GS010, a gene therapy developed by GenSight Biologics, improves visual acuity and quality of life in patients with Leber hereditary optic neuropathy (LHON), a rare genetic mitochondrial disease that causes vision loss, Phase 3 trial data shows.
The findings are based on Week 72 data from the ongoing Phase 3 REVERSE trial (NCT02652780). The study is designed to assess the efficacy and safety of an intravitreal (eye) injection of GS010 in one eye of patients with LHON.
The trial enrolled 37 LHON patients who reported vision loss six to 12 months before the beginning of the study. All participants were asked to fill in the National Eye Institute Visual Function Questionnaire-25 (NEI VFQ-25) — a survey created to assess the impact of vision loss on daily activities and patients’ quality of life.

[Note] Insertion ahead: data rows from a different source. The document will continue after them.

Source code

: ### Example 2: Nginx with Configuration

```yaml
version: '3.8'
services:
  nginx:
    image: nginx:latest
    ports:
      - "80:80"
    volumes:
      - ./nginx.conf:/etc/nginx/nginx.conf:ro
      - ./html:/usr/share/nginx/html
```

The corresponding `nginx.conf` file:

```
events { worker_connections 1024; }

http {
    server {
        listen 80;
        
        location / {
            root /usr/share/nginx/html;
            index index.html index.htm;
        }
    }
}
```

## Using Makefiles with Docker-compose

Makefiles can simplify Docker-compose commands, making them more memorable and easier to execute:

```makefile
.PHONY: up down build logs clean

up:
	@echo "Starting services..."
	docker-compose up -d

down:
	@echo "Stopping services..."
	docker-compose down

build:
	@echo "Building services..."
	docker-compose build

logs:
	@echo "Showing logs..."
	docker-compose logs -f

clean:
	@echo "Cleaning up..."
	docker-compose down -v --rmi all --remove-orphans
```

The questionnaire is divided into several sub-scales that attribute scores for specific functions and well-being measures, such as near-distance vision and ocular pain. In the end, the scores from all sub-scales are pulled together into a composite score that reflects the impact of vision loss on a patient’s life.
At Week 72, patients reported improvements for NEI VFQ-25 sub-scores in three specific areas (impact of vision loss in near and distance activities and vision-specific dependency) and in the composite score, compared to baseline. Significant improvements were also found in other areas, including role difficulties, general vision, and overall mental health.
Such improvements had already been reported at Week 48, indicating that the positive effects of GS010 can be maintained over long periods of time.
“It is heartening and exciting to see the NEI VFQ-25 corroborate the effects that have been demonstrated by GS010: relative protection of retinal ganglion cells and their axons, as well as visual function improvement,” Bernard Gilly, co-founder and chief executive officer of GenSight, said in a news release. “This tells us that clinical measurements obtained by our investigators add up to patients feeling that they can function better in day-to-day activities.”
Findings also revealed improvements at Week 72 in other sub-scales, including social functioning (23.3%), ocular pain (5.6%), color vision (20.8%) and peripheral vision (15.5%), compared to baseline.
“In the final analysis, improvement in quality of life measures is perhaps the most compelling metric of therapeutic intervention,” said Mark Moster, MD, neuro-ophthalmology, Wills Eye Hospital; professor of neurology and ophthalmology at Thomas Jefferson University, Philadelphia, Pennsylvania; and principal investigator in the REVERSE, RESCUE (NCT02652767), and REFLECT (NCT03293524) trials. REFLECT is still recruiting participants.
“Although it is important for clinicians to find objective improvements in specific visual functions, it is even more important that we improve the quality of life of our patients rather than any one objective measure of vision. These results offer demonstration of that successful outcome,” Moster said.
All patients in the REVERSE trial are scheduled to be assessed again at 96 weeks. GenSight is expecting to announce new results in early 2019. The topline 48-week data for RESCUE, another Phase 3 trial of GS010 for the treatment of LHON, is also expected in early 2019.